The lower bound for the Traveling Salesman Problem

Question

When applying the B&B approach to the Traveling Salesman Problem, we want to minimize the distance (which may satisfy the triangle inequality) or the cost (which may not satisfy the triangle inequality). What is the efficient way to set the lower bound?

I saw from some online resources that we need to consider both the incoming and outgoing edges and their weights, which is either the distance or the cost. We can do a reduction on the weight matrix by subtracting the smallest numbers in each row, and subtracting the smallest numbers in each column, until there is a 0. But I don't quiet understand why is that. Is there other ways to set the lower bounds?

Answer 1

I find a different solution but it's easy to understand.

Because the tour is a cycle, each vertex in the tour should have an edge in and other edge out.
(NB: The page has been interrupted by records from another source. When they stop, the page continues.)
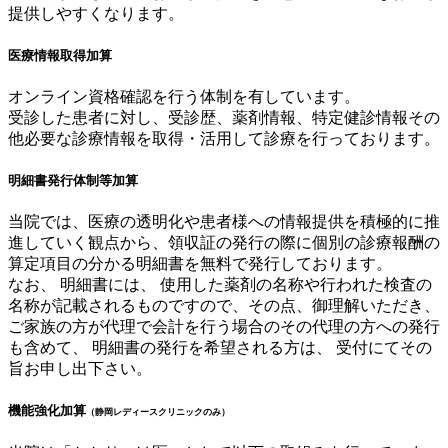
提供しやすくなります。
医療情報取得加算
オンライン資格確認を行う体制を有しています。
受診した患者に対し、受診歴、薬剤情報、特定健診情報その
他必要な診療情報を取得・活用して診療を行っております。
明細書発行体制等加算
当院では、医療の透明化や患者様への情報提供を積極的に推
進していく観点から、領収証の発行の際に個別の診療報酬の
算定項目の分かる明細書を無料で発行しております。
なお、 明細書には、 使用した薬剤の名称や行われた検査の
名称が記載されるものですので、その点、御理解いただき、
ご家族の方が代理で会計を行う場合のその代理の方への発行
も含めて、 明細書の発行を希望される方は、 受付にてその
旨お申し出下さい。
機能強化加算
（静岡レディースクリニックのみ）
Thus, the cost of each tour is greater or equal to half of the sum of the two edges of least cost adjacent to each vertex (since each edge is calculated twice).

So the lower bound:

1/2 Sum{(u₁,v), (u₂,v)}, where v in V, and (u₁,v), (u₂, v) are the two least cost edges adjacent to v.

Reference: https://web.archive.org/web/20160520165234/http://lcm.csa.iisc.ernet.in/dsa/node187.html

Comments

I like this bound.

Answer 2

read the book of algorithm, a question is the same